Il fatto che ritengo particolare di questo film è che tutte le parti di questo grande progetto a tante teste, funzionano, ma viste in sequenza una dopo l’altra creano un risultato che non è né del tutto brillante nei momenti in cui vuole esserlo e né del tutto romantico o teso nei momenti in cui deve esserlo.



E’ doveroso sottolineare che le sequenze thriller sono girate abilmente - le macabre scene di antropofagia o i dialoghi con Sully/Jake sono ciò che si può classificare come più rilevante di questa pellicola - ma così come le dolci e classiche scene di Guadagnino di un amore alto, spirituale, immerso nella natura, che raggiunge delle vette oniriche e pittoresche, come i tramonti sopra il Minnesota.


Vi è una sorta di consapevolezza nel regista di ciò che gli viene bene, ma come una mancanza nella visione intera del suo progetto. Dunque il risultato di questo insieme non è purtroppo sempre piacevole ed intrigante: alcuni passaggi tra una scena e l'altra creano un abissale cambiamento di tono registico e, soprattutto, il messaggio che Guadagnino vuole esprimere con questa storia, risulta a tratti scontato e non sufficientemente supportato nello sviluppo della narrazione.


Il simbolismo dell’amore carnale come antropofagismo, dell’amore simbiotico che porta a cibarsi dell’altro, non si capisce bene dove venga aperto e dove (e se) venga chiuso.

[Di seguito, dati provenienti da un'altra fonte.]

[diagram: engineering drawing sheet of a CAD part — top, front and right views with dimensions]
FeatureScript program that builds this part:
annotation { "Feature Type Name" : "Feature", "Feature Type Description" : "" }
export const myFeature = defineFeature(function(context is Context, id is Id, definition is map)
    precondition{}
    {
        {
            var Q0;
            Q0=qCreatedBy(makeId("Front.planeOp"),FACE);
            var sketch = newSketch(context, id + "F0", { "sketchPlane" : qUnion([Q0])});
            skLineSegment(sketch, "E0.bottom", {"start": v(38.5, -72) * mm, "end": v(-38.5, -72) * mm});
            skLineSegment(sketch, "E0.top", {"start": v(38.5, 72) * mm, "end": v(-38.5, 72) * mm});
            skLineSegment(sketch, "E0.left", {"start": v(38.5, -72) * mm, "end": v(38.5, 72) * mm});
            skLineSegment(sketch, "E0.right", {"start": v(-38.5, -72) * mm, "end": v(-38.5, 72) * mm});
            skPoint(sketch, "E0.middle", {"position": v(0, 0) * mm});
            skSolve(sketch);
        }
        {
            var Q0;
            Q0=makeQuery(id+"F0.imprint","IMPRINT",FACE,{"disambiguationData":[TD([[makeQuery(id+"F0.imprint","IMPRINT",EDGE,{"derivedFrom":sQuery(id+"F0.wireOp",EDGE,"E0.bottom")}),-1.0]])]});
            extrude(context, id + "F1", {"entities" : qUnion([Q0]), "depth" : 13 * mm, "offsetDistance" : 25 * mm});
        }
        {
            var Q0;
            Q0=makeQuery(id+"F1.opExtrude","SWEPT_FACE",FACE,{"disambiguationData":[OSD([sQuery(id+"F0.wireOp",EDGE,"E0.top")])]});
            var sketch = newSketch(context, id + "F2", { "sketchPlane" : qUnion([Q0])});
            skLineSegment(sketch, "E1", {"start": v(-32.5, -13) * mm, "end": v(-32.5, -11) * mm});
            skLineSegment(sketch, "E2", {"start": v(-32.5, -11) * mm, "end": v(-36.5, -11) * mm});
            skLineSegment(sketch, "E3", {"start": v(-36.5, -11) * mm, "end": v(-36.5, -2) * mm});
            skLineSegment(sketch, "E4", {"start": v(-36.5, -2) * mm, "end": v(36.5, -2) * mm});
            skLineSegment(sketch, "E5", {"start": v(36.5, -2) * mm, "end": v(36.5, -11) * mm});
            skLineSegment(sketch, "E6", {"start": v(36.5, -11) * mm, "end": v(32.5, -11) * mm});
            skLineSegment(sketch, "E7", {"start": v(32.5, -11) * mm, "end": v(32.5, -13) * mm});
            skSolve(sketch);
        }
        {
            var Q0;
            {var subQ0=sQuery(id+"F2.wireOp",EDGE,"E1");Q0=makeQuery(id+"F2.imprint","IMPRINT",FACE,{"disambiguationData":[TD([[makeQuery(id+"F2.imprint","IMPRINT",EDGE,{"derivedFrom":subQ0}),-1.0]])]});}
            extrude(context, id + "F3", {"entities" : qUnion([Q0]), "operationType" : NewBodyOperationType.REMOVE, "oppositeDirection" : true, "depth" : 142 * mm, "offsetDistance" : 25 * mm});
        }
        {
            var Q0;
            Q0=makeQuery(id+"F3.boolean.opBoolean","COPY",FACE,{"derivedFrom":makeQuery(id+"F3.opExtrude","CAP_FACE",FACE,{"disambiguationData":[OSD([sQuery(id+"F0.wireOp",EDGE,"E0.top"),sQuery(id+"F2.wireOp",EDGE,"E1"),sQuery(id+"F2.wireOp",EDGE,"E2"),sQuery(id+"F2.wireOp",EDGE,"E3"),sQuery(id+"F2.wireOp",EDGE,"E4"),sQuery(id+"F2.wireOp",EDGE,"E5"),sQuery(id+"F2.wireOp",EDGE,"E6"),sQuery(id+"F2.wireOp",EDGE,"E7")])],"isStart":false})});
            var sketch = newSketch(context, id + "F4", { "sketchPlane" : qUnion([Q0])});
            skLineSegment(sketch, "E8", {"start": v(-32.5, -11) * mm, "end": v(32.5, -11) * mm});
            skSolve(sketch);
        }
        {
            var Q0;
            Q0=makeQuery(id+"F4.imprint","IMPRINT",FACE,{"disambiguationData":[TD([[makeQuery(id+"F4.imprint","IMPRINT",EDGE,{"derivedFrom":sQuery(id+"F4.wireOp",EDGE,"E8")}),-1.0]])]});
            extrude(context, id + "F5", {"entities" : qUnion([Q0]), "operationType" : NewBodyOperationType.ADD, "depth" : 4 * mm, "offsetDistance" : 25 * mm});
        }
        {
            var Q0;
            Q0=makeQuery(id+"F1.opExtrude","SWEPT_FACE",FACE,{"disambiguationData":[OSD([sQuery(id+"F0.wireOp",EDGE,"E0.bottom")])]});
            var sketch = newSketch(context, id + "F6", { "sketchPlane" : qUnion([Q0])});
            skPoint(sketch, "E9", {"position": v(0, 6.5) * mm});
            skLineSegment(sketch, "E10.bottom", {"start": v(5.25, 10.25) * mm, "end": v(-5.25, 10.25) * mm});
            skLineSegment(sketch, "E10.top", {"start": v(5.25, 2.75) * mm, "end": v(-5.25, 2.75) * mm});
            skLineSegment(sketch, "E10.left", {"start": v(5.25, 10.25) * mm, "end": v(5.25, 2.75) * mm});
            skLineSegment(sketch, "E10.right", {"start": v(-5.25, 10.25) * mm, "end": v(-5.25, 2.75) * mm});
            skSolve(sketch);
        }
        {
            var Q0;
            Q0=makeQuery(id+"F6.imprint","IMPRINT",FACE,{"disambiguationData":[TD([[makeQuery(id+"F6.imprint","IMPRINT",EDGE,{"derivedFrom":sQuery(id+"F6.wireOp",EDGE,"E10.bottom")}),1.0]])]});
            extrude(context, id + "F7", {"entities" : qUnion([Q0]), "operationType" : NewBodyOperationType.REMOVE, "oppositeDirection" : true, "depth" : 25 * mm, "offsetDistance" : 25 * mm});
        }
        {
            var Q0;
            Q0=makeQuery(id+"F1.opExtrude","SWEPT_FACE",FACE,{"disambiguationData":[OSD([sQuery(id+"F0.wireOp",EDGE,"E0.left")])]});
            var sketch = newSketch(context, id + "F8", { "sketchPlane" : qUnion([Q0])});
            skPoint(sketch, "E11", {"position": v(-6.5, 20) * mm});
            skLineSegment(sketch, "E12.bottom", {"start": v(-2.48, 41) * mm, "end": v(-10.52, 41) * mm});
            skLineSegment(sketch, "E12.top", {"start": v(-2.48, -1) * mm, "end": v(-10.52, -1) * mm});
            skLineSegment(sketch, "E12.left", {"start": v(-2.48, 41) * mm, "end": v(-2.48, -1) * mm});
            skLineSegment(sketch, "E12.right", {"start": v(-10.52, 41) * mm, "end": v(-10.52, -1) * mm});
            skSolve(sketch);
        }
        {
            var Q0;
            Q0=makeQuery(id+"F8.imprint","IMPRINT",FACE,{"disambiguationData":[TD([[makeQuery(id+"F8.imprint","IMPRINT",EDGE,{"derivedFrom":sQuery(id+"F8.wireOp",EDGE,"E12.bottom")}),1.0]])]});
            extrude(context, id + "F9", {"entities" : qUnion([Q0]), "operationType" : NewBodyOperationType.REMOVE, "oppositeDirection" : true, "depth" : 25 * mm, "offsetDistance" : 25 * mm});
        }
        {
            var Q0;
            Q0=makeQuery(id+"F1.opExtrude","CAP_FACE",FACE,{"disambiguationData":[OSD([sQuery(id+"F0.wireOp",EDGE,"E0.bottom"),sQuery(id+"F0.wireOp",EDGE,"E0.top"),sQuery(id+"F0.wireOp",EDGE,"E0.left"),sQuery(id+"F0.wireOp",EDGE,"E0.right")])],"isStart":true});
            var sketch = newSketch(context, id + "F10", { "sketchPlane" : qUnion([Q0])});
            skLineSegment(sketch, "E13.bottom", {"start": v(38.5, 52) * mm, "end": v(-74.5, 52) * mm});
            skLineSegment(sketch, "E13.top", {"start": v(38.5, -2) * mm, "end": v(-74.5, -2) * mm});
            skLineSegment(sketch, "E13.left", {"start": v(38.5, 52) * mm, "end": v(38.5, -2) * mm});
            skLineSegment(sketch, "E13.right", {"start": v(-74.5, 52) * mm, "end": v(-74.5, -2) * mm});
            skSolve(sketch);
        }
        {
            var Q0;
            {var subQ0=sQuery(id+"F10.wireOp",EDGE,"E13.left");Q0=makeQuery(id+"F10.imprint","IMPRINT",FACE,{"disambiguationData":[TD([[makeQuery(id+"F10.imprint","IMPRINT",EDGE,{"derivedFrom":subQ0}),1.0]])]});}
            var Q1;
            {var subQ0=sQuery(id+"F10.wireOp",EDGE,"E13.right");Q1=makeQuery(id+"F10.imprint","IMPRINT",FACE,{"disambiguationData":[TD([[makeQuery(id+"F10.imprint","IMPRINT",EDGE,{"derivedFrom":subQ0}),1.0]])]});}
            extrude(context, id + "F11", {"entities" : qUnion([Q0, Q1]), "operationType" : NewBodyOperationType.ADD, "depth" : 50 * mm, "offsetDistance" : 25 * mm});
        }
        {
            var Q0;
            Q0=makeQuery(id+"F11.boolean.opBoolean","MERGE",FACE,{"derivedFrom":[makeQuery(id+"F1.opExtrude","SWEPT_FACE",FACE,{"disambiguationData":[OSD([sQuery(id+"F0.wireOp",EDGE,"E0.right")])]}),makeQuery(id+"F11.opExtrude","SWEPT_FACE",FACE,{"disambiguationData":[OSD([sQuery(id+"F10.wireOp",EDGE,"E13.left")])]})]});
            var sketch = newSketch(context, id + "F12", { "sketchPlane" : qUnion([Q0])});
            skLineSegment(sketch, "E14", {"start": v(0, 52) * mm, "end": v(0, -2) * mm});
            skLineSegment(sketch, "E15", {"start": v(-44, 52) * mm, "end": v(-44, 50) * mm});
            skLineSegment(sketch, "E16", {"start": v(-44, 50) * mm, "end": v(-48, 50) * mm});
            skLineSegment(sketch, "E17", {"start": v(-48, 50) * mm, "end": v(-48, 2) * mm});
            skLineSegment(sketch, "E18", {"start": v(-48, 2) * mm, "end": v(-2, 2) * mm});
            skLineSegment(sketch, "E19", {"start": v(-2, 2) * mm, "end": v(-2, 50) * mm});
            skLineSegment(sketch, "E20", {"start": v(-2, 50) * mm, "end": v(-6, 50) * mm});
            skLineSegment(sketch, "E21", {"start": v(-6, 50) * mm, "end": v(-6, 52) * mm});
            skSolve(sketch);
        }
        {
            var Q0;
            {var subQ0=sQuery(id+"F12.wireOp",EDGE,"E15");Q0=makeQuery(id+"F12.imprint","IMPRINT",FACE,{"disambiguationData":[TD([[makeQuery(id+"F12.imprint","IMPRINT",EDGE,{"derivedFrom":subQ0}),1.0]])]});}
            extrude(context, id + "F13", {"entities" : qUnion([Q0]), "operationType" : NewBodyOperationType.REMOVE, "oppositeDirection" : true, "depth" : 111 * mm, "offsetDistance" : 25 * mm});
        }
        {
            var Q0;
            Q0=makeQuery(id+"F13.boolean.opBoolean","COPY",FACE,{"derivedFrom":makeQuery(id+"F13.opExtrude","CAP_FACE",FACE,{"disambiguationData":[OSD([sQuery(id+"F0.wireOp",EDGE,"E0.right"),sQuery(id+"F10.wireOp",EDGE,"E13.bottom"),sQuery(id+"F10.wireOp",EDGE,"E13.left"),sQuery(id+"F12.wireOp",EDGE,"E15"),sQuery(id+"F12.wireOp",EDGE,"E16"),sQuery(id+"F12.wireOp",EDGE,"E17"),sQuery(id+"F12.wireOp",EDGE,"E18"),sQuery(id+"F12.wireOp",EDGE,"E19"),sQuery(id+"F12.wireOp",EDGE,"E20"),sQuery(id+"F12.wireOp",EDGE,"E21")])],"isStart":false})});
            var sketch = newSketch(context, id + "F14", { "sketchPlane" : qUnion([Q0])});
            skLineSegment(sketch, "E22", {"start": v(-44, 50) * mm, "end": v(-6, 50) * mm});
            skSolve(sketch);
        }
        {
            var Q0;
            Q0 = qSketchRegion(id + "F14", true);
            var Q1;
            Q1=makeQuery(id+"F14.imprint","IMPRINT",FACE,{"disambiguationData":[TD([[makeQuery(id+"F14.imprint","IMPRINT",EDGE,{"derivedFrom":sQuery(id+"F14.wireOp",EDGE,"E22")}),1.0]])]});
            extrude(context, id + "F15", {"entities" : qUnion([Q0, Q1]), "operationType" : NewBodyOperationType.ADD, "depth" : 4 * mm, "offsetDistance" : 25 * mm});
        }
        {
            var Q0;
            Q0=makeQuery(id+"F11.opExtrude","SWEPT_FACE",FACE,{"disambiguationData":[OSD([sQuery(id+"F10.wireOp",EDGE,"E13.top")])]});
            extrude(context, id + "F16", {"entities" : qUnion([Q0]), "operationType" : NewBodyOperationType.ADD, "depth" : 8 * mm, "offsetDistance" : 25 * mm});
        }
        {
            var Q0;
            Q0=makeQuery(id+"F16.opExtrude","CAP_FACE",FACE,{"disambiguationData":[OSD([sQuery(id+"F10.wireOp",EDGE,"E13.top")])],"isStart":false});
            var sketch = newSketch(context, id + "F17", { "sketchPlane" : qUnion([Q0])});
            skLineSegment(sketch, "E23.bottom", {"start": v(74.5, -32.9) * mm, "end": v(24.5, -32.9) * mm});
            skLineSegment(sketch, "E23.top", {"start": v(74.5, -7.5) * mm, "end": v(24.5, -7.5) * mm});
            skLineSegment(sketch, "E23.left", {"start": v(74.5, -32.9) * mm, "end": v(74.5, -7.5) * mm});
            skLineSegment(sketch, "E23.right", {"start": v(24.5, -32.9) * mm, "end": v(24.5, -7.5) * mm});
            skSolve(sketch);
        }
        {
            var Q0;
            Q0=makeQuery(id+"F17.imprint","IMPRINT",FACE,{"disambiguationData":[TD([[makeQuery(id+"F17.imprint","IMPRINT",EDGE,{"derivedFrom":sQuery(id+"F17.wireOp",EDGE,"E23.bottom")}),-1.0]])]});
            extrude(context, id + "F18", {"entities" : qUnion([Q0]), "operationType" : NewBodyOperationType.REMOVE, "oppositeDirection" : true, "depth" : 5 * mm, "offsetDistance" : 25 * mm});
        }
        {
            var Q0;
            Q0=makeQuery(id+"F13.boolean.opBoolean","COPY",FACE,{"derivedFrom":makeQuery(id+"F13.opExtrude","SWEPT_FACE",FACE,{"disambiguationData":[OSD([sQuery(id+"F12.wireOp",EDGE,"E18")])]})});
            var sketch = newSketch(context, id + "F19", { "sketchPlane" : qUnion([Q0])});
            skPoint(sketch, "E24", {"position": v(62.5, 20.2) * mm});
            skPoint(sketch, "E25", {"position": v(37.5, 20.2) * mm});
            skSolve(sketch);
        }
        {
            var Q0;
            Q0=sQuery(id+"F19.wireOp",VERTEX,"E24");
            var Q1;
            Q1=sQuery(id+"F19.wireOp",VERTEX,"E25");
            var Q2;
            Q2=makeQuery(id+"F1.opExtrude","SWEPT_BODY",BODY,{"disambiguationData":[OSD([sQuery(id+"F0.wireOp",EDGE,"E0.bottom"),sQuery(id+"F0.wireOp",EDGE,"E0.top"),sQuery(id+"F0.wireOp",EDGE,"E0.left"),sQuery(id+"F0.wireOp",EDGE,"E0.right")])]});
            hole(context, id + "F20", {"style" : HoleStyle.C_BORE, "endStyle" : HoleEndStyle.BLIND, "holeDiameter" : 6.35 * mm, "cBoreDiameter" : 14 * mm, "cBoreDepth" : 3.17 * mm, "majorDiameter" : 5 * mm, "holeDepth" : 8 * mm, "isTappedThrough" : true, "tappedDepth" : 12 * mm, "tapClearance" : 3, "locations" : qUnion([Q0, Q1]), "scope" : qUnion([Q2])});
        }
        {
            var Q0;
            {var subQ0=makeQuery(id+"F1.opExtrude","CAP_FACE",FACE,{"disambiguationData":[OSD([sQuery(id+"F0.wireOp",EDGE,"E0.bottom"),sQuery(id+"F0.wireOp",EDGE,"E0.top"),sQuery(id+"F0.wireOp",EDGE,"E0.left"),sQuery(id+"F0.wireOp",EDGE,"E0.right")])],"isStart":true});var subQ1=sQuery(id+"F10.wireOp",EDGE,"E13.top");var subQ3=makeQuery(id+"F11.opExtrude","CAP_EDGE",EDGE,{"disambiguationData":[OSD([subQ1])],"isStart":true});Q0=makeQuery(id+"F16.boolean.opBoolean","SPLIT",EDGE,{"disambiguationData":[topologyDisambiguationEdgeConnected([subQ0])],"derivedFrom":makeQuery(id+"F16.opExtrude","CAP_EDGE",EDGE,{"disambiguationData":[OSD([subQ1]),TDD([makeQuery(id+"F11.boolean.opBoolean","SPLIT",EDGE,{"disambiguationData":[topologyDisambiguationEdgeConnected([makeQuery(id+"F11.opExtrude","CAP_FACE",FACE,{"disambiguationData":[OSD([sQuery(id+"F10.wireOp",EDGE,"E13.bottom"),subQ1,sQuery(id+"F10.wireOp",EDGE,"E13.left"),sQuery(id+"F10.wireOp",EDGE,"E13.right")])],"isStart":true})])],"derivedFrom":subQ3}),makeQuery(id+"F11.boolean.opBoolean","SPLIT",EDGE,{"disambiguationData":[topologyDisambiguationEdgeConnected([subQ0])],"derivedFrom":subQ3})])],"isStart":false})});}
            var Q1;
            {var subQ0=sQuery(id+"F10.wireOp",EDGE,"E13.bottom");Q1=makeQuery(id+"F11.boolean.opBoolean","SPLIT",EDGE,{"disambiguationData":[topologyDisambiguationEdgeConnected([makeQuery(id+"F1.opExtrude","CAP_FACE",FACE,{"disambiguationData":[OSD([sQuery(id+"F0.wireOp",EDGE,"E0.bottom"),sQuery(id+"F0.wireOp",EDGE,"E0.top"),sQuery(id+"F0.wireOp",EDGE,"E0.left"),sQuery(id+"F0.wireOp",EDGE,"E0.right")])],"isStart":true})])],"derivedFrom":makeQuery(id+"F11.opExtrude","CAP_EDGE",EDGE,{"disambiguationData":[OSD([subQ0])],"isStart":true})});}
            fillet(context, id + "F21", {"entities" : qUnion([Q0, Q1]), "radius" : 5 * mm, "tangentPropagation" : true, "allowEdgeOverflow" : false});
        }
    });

L’idea assoluta che il regista, e ancora prima la scrittrice Camille DeAngelis, ci vuole comunicare è interessante, innovativa, come appunto parlare dell’amore adolescenziale e del sentimento di solitudine giovanile, usando il deterrente dell’antropofagismo; in questa pellicola però, non ha l’impatto che una storia del genere dovrebbe avere.



Il film fa confondere e si confonde con le sue tante e buone idee, senza rilegare un prodotto finale che superi il buono. Però, a parte tutto, c’è pur sempre Chalamet, e lo si guarda con piacere.